• **Work to be completed**
Reproduce all of the material below verbatim, leaving out the pictures.

(Figure understanding tasks)

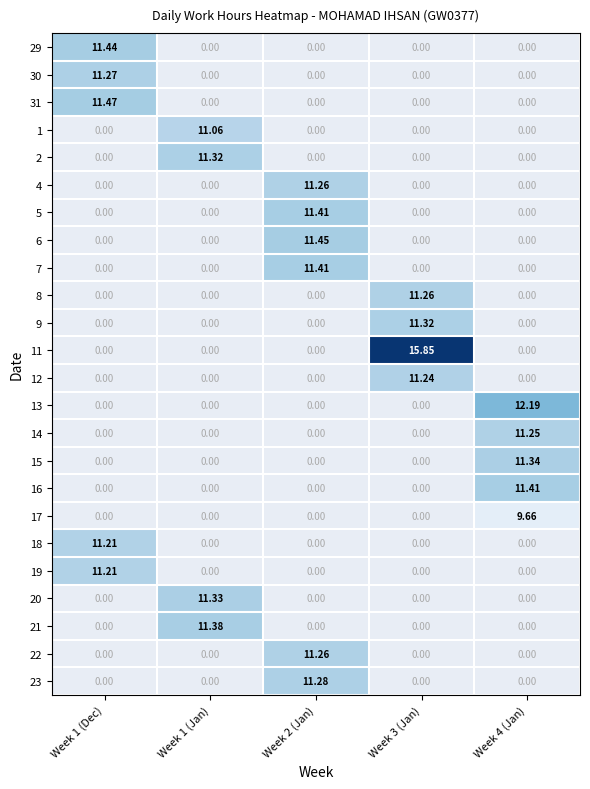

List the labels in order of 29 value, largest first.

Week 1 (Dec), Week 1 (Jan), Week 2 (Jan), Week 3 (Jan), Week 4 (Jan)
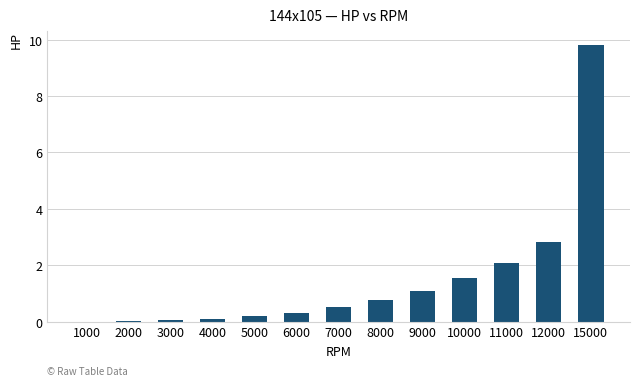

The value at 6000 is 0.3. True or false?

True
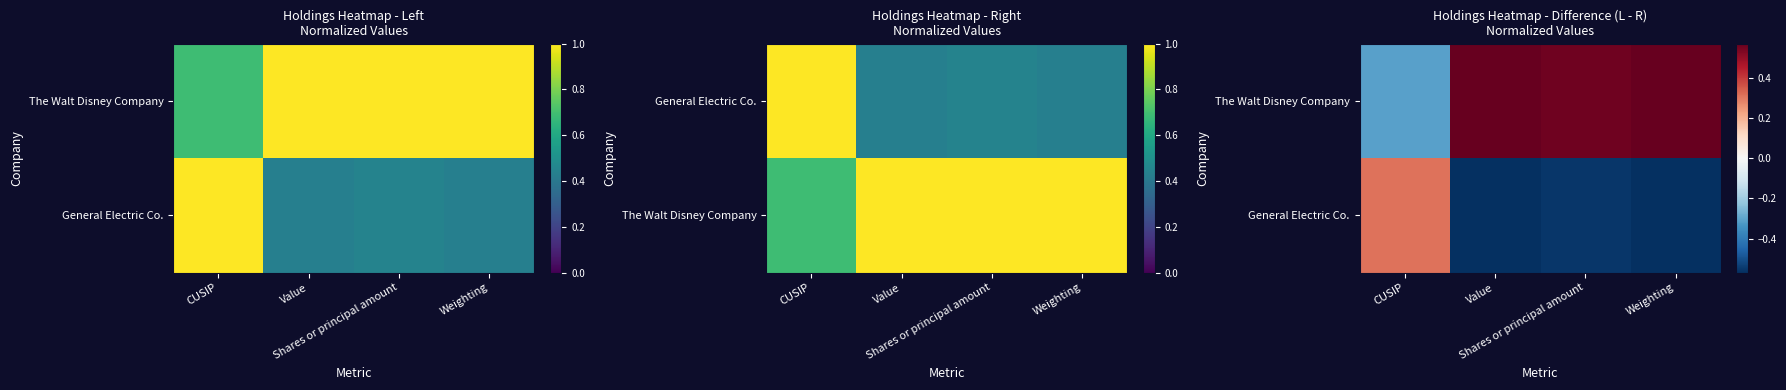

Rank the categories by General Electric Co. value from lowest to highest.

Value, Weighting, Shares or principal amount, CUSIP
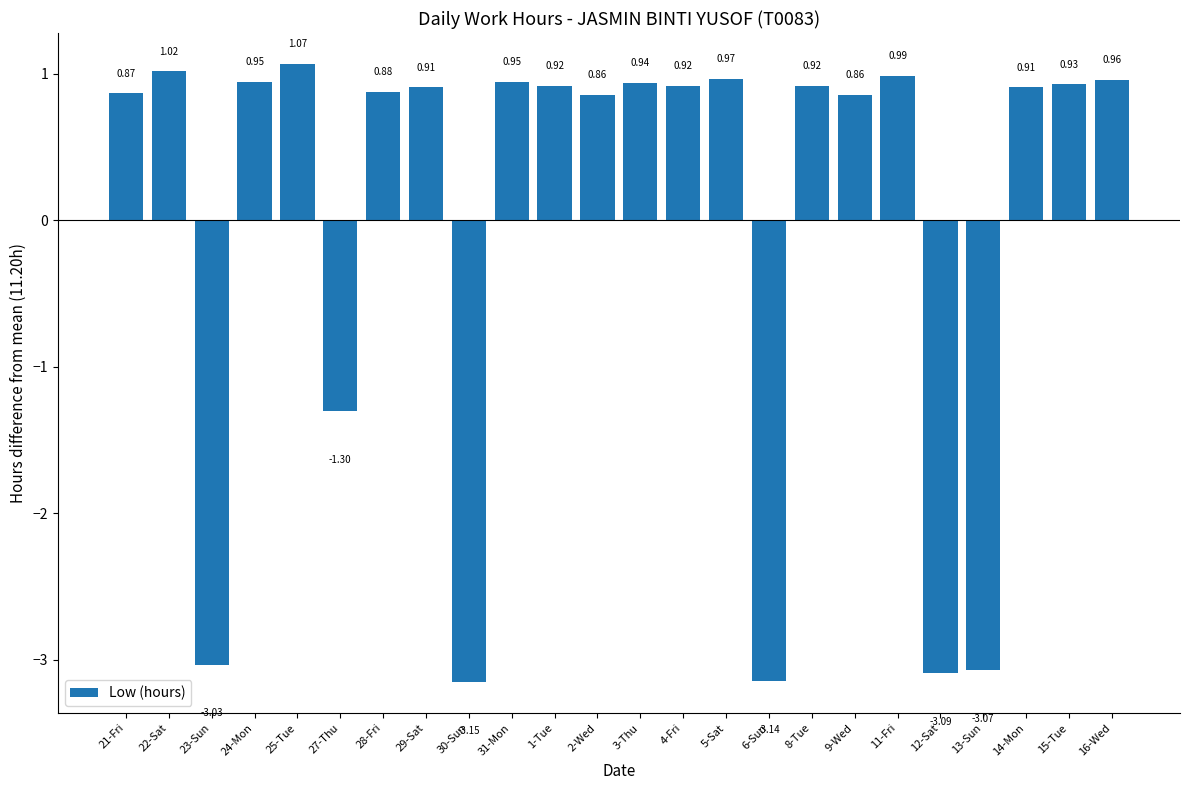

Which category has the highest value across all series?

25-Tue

• **Answer for the task**
List the labels in order of 29 value, largest first.

Week 1 (Dec), Week 1 (Jan), Week 2 (Jan), Week 3 (Jan), Week 4 (Jan)

The value at 6000 is 0.3. True or false?

True

Rank the categories by General Electric Co. value from lowest to highest.

Value, Weighting, Shares or principal amount, CUSIP

Which category has the highest value across all series?

25-Tue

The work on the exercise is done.